Afrique du Sud : Scandale « Phala Phala », Cyril Ramaphosa refuse de quitter le pouvoir
Fragilisé par un revers judiciaire lié à l’affaire dite de « Phala Phala », le président sud-africain Cyril Ramaphosa a exclu toute démission, affirmant vouloir rester à la tête du pays malgré les pressions de l’opposition.
Dans une allocution télévisée diffusée lundi soir, le chef de l’État a assuré qu’il ne quitterait pas ses fonctions après la décision de la Cour constitutionnelle sud-africaine de relancer la possibilité d’une procédure de destitution contre lui.
Cette décision judiciaire annule un vote du Parlement datant de 2022, qui avait empêché la mise en place d’une commission chargée d’examiner une éventuelle procédure d’impeachment visant le président.

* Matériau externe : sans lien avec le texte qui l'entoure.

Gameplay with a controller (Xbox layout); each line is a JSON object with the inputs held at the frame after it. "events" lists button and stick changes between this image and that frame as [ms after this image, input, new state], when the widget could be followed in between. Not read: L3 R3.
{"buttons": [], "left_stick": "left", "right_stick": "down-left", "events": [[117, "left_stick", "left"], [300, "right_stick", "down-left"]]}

Au centre de l’affaire : le scandale de « Phala Phala », du nom du ranch présidentiel situé dans le nord-est du pays.
Rappelons que l’affaire avait éclaté après la révélation du vol de plusieurs centaines de milliers de dollars en liquide cachés dans un canapé de la propriété de Cyril Ramaphosa.
Le président sud-africain est accusé par ses adversaires d’avoir tenté de dissimuler l’affaire. Il reconnaît l’existence du cambriolage mais rejette toute accusation de fraude ou de dissimulation.
Selon lui, l’argent provenait de la vente légale de vingt buffles pour un montant de 580 000 dollars.
Face aux critiques, Cyril Ramaphosa a annoncé son intention de saisir la justice afin de contester le rapport du comité indépendant ayant estimé qu’il aurait “pu commettre” des violations de la loi.